Festejos del Patrimonio: el día que vivimos en peligro


El patrimonio del Chile profundo no se exhibe. Es demasiado riesgoso para nuestra forzada identidad nacional de ser los “británicos de Sudamérica”, ser tan educados como los “franceses” o tener un ejército como el “alemán”. Pero como la gente se empieza a organizar en torno a sus propias identidades y territorio, entonces mejor apurarse y crearles un Fondo Concursable para que se tranquilicen.

El domingo 26 de mayo nuestro país vivió una nueva celebración de su patrimonio. Se abrieron puertas de imponentes palacios, zaguanes de casas patronales y museos humedecidos por el vacío recibieron a miles de visitantes en el único día que nuestras autoridades recuerdan el valor de nuestros bienes culturales, si es que logran acertar con el sentido profundo de éstos.
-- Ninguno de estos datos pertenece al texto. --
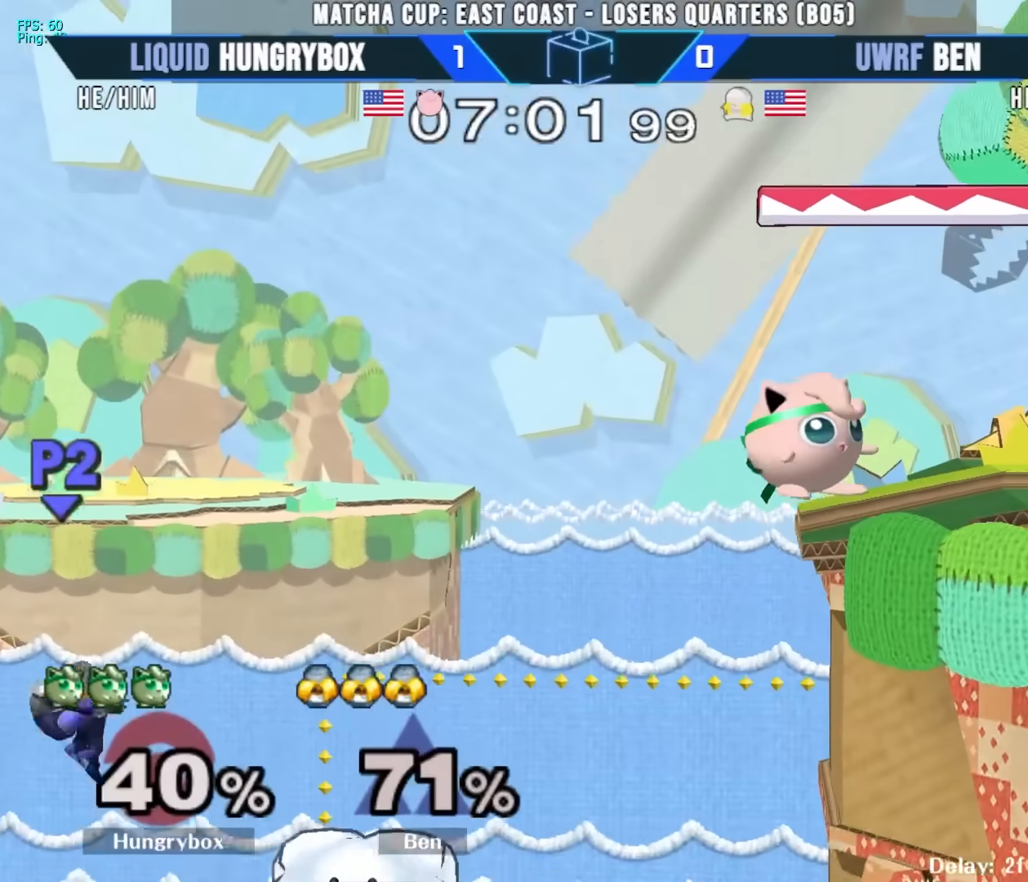
{"buttons": [], "left_stick": "down-right", "right_stick": "center", "events": [[83, "Y", "down"], [117, "Y", "up"], [383, "left_stick", "left"], [500, "left_stick", "down-right"]]}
En la mayoría de los casos la visibilización de nuestro patrimonio se redujo a  sacar a la calle una colección de anticuarios: trajes de época, automóviles antiguos y las infaltables espadas y pistolas, amenizados por atractivas rutas turísticas que nadie sabe a ciencia cierta por qué son patrimoniales.

El antropólogo mexicano Guillermo Bonfill Batalla ya nos advertía sobre la condición hegemónica de las clases dominantes en la construcción de la idea de patrimonios nacionales, es por este motivo que seguramente no vimos un gran despliegue de imágenes de pescadores artesanales en pequeñas caletas exhibiendo orgullosos el mar como patrimonio de todos los chilenos, porque fue entregado en concesión a perpetuidad a las grandes transnacionales pesqueras.  Tampoco asistimos a una ruta patrimonial del Pueblo Mapuche, porque para nuestras policías y autoridades son terroristas. Y mucho menos pudimos recorrer libremente el borde costero de Valparaíso, porque dejó de ser un paseo público para las familias porteñas, expropiado por una empresa portuaria privada.

¿Qué nos quisieron mostrar nuestras clases dirigentes como patrimonio? Aquello que nos habla de pasado inerte, objetos y obras arquitectónicas que huelen a mausoleo y a naftalina. Nada que venga a problematizar nuestra innocua identidad nacional construida a partir de un férreo autoritarismo de élites autocomplacientes, que se sienten gratificadas cada vez que miran nuestro escudo nacional y descubren su esencia en el lema “Por la razón o la fuerza”.

Inclusive cuando se integran elementos del patrimonio más ligado a lo popular, se hace con una clásica operación esterilizada, ya sea festinando con él o vaciándolo de todo contenido problemático. Pienso en una ruta por el Barrio Yungay, símbolo inconfundible de la resistencia ciudadana respecto a una forma turística e inmobiliaria de entender el patrimonio. Sin embargo, nuestras creativas autoridades gubernamentales y empresariales insistieron en exhibir sus remozadas fachadas e incipientes inversiones privadas de falsos patrimoniales, escondiendo la miseria de las personas en situación de calle que pululan por allí, desconociendo el hacinamiento que se vive en muchos casos detrás de las fachadas, o sencillamente ignorando el aporte multicultural de las comunidades migrantes, prohibiéndoles vender su rica gastronomía en las calles porque atenta con la visión sanitaria que tienen nuestras clases dominantes de la ciudad.